8. Uniform/single payment option in rights issues
In order to ensure uniform treatment for all classes of investors in rights issues, the Board decided that only one payment option may be given by the issuer to all the investors i.e. either (i) part payment on application with balance money to be paid in calls or (ii) full payment on application. The Board also decided that where the issuer opts for part payment, it shall be incumbent on them to obtain approvals, if any, as may be necessary for the purpose.
9. Minimum Promoters’ contribution in Further Public Offers (FPOs)
In order to enable listed issuers to have more flexibility in raising capital through various instruments, the Board decided that the requirement of promoters’ contribution shall not be applicable to FPOs where equity shares of the issuer are not infrequently traded in a recognised stock exchange for three years and the issuer has a track record of dividend payment for three years.

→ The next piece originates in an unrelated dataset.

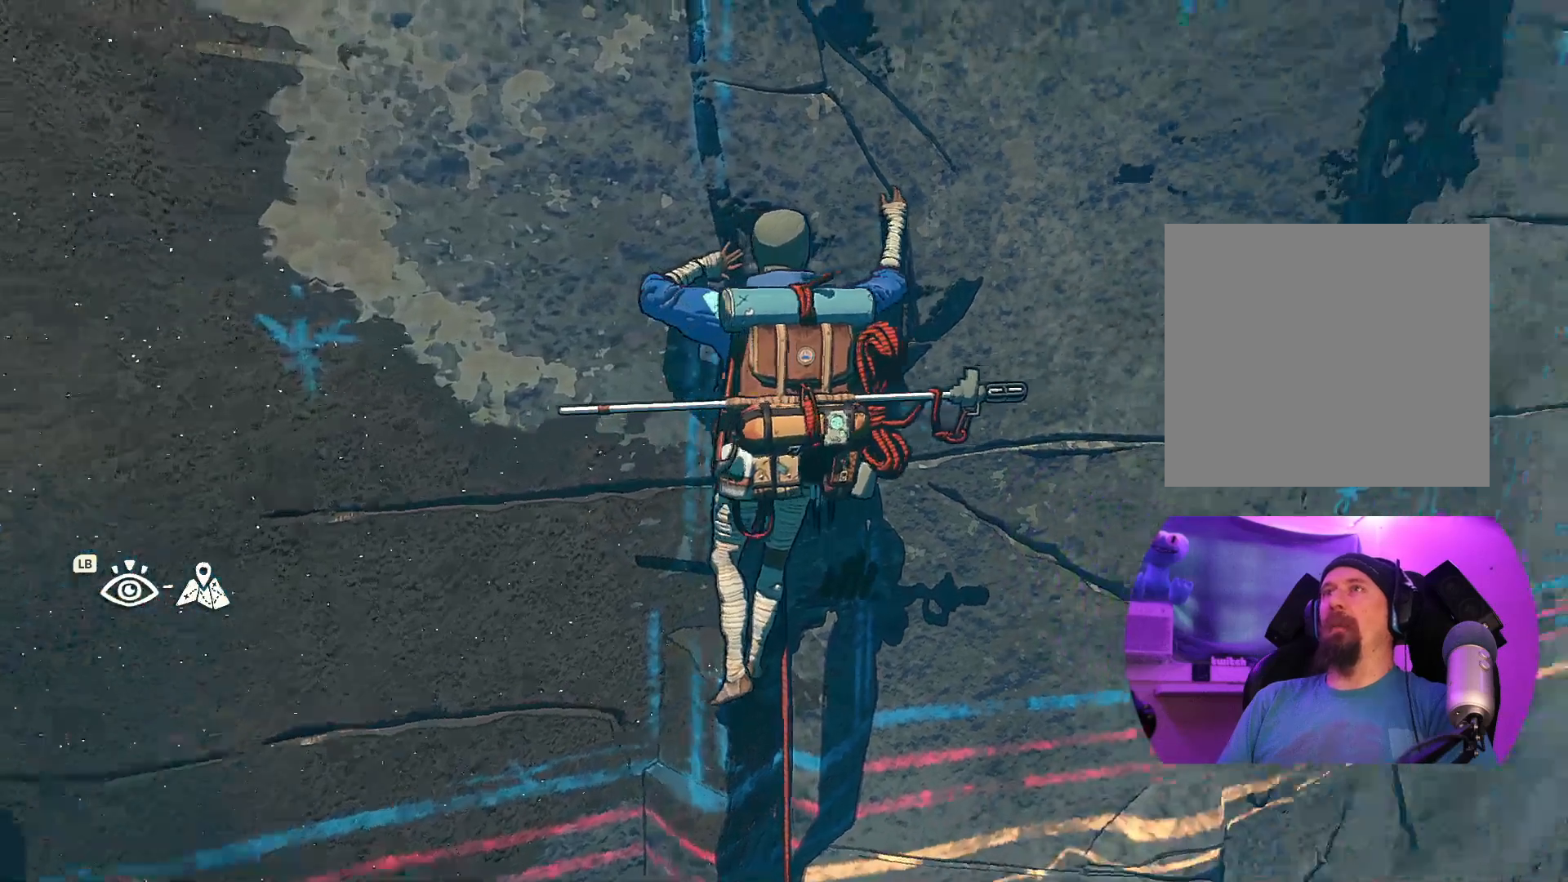
{"buttons": [], "left_stick": "center", "right_stick": "center", "events": [[234, "right_stick", "center"], [284, "right_stick", "left"], [450, "right_stick", "center"]]}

10. Proforma Financial Statements in Offer Documents
It has been observed that the company proposing a public issue, at times, acquires an entity just after the end of the latest disclosed financial year and as a result of such acquisition / restructuring, certain companies become direct or indirect subsidiaries of the issuer company. In order to understand the financial impact of such acquisition / restructuring on the financial statements of the issuer company, the Board decided to mandate the inclusion of a proforma financial statement in Offer Documents in cases where the acquisition is material for the issuer company. Materiality for this purpose would mean:
a) the total book value of the assets of the acquired entity amounts to more than 20% of the pre-acquisition book value of the assets of the issuer company;
b) the total income of the acquired entity amounts to more than 20% of the total income of the issuer company.
11. QIB Status to Postal Life Insurance Funds
The Board decided to accord QIB status to insurance funds set up by Department of Posts such as Postal Life Insurance Fund (PLIF) and Rural Postal Life Insurance Fund (RPLIF).
12. Amendments to SEBI (FVCI) Regulations
The Board approved amendments to the SEBI (Foreign Venture Capital Investors) Regulations, 2000 with regard to the registration procedure for Foreign Venture Capital Investors (FVCIs). The key amendments include furnishing firm commitment letter from investor for investing at least USD 1 million, (introduced by SEBI vide Circular No.IMD/DOF-1/FVCI/CIR No.1/2009 dated July 03, 2009). The amendments further provide for furnishing copies of financial statements of the applicant and the investor and furnishing of email address of applicant and the investor.